Are there some tips somewhere on hooking this up? I took your suggestion and purchased the ecm8000 mic and the ub802 and I am pretty well lost on hooking this up. I have the 15' mic cord and I am guessing this goes from the mic to the mic 1 xlr input on the 802. But how do I get from the 802 to the sound card?? Why do I need phantom power and how do I use it? I would assume that I leave all the eq, fx, and Pan in the neutral positions, but I'm just not sure how to get to the sound card. I see 1/4 L and R main out. Is that what I use? If so, just one channel or a Y cable? And then 1/4 to RCA adapter? The manual really doesn't help much. Any and all help to lower the frustration level would be much appreciated. Thanks.


----------



## Sonnie (Apr 11, 2006)

Don't feel bad... when I first got mine I was like... huh?

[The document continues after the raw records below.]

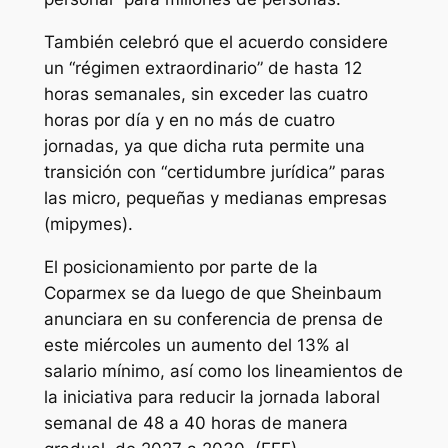
También celebró que el acuerdo considere
un “régimen extraordinario” de hasta 12
horas semanales, sin exceder las cuatro
horas por día y en no más de cuatro
jornadas, ya que dicha ruta permite una
transición con “certidumbre jurídica” paras
las micro, pequeñas y medianas empresas
(mipymes).
El posicionamiento por parte de la
Coparmex se da luego de que Sheinbaum
anunciara en su conferencia de prensa de
este miércoles un aumento del 13% al
salario mínimo, así como los lineamientos de
la iniciativa para reducir la jornada laboral
semanal de 48 a 40 horas de manera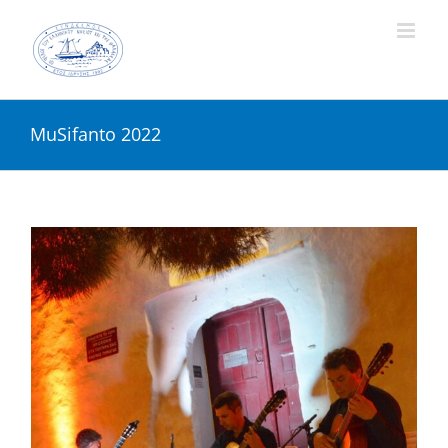
Skip
to
content
MuSifanto 2022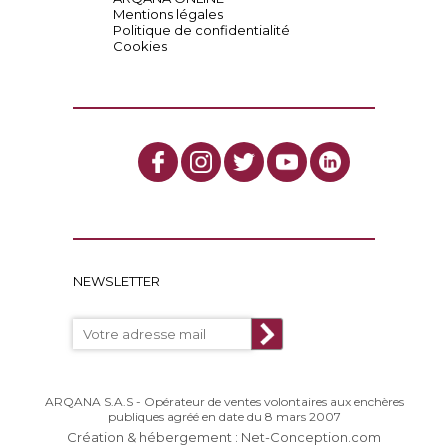
Mentions légales
Politique de confidentialité
Cookies
NEWSLETTER
ARQANA S.A.S - Opérateur de ventes volontaires aux enchères
publiques agréé en date du 8 mars 2007
Création & hébergement : Net-Conception.com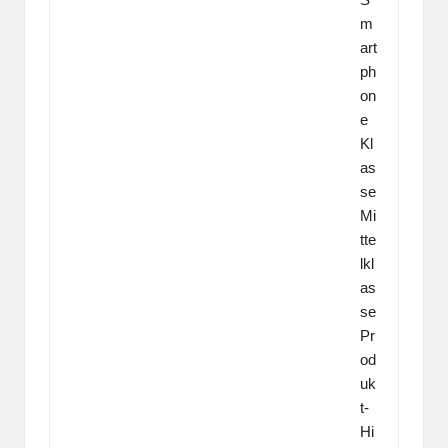
m
art
ph
on
e
Kl
as
se
Mi
tte
lkl
as
se
Pr
od
uk
t-
Hi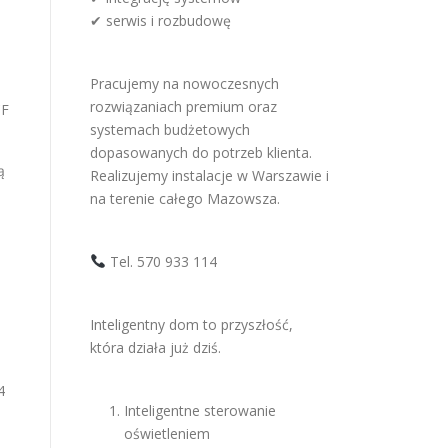
✔ serwis i rozbudowę
Pracujemy na nowoczesnych
rozwiązaniach premium oraz
CF
systemach budżetowych
dopasowanych do potrzeb klienta.
ą
Realizujemy instalacje w Warszawie i
na terenie całego Mazowsza.
Tel. 570 933 114
Inteligentny dom to przyszłość,
która działa już dziś.
4
Inteligentne sterowanie
oświetleniem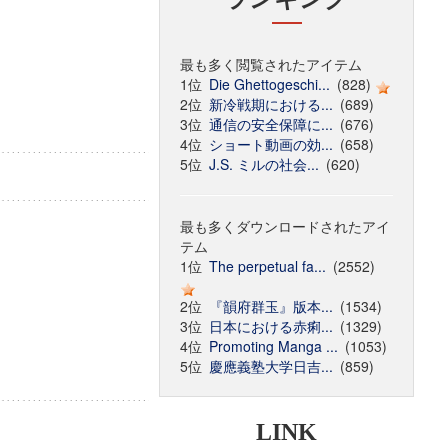
最も多く閲覧されたアイテム
1位
Die Ghettogeschi...
(828)
2位
新冷戦期における...
(689)
3位
通信の安全保障に...
(676)
4位
ショート動画の効...
(658)
5位
J.S. ミルの社会...
(620)
最も多くダウンロードされたアイ
テム
1位
The perpetual fa...
(2552)
2位
『韻府群玉』版本...
(1534)
3位
日本における赤痢...
(1329)
4位
Promoting Manga ...
(1053)
5位
慶應義塾大学日吉...
(859)
LINK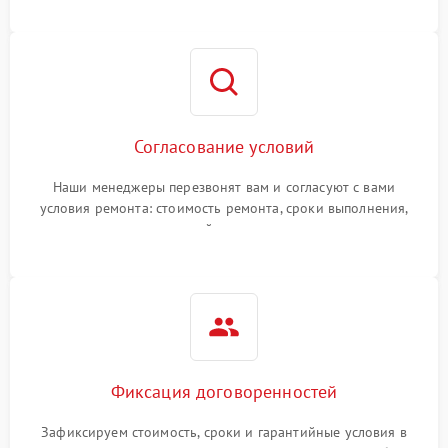
Согласование условий
Наши менеджеры перезвонят вам и согласуют с вами
условия ремонта: стоимость ремонта, сроки выполнения,
гарантийные условия
Фиксация договоренностей
Зафиксируем стоимость, сроки и гарантийные условия в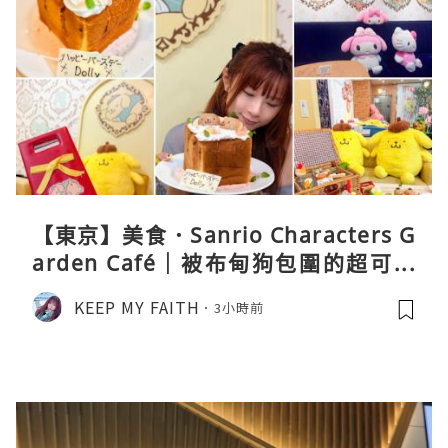
【東京】美食．Sanrio Characters G
arden Café｜被布甸狗包圍的超可愛
下午茶體驗
KEEP MY FAITH
3小時前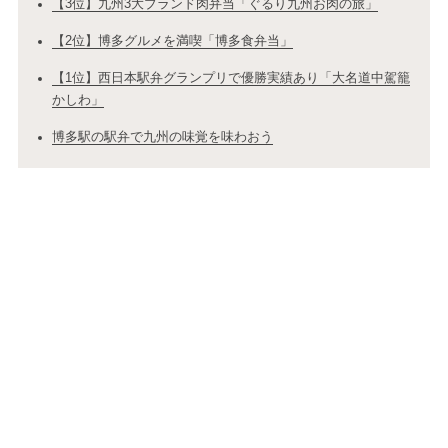
【3位】九州3大ブランド肉弁当「ぐるり九州お肉の旅」
【2位】博多グルメを満喫「博多食弁当」
【1位】西日本駅弁グランプリで優勝実績あり「大名道中駕籠
かしわ」
博多駅の駅弁で九州の味覚を味わおう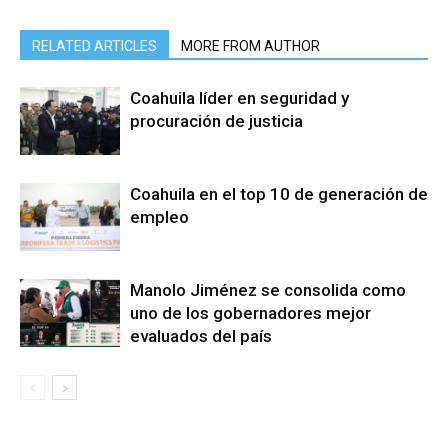
RELATED ARTICLES
MORE FROM AUTHOR
Coahuila líder en seguridad y
procuración de justicia
Coahuila en el top 10 de generación de
empleo
Manolo Jiménez se consolida como
uno de los gobernadores mejor
evaluados del país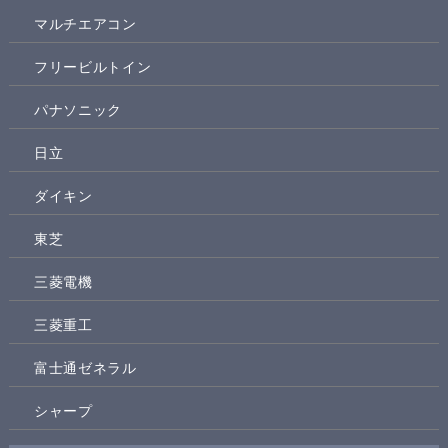
マルチエアコン
フリービルトイン
パナソニック
日立
ダイキン
東芝
三菱電機
三菱重工
富士通ゼネラル
シャープ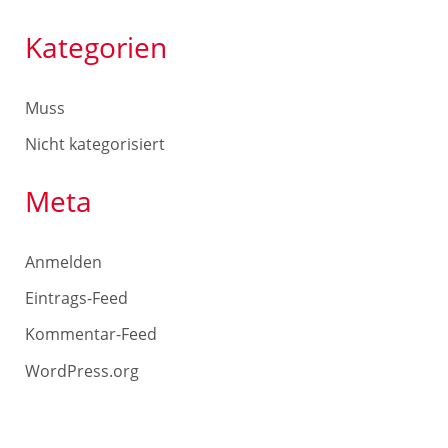
Kategorien
Muss
Nicht kategorisiert
Meta
Anmelden
Eintrags-Feed
Kommentar-Feed
WordPress.org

You got the input part right... XLR/Input 1. For the output I use the Tape Out RCA and use an RCA to mini-plug adaptor to the sound card. I actually use the cable version of this: 










You'll something similar to come out of your sound card and go to your receiver/pre-pro to play your test tones/sweeps from REW.

To activate phantom power just press the phantom power button.


----------



## Snookboy (Apr 28, 2006)

Ok, I happen to have a cable with two RCA plugs on one end and a single plug on the other that fits the sound card. So I hook this up to the tape out L/R and into the line in on my sound card, correct? Leave everything else on a zero setting and turn on the phantom power? Is this right? Dang, that ain't so hard if you know what the **** you are doing! Thanks Sonnie.


----------



## Snookboy (Apr 28, 2006)

And I would assume that I turn OFF the C weighted metering in REW, correct?


----------



## brucek (Apr 11, 2006)

> L/R and into the line in on my sound card, correct?


You only use one channel of the soundcard for input and output, not both left and right.

See the diagram below:










brucek


----------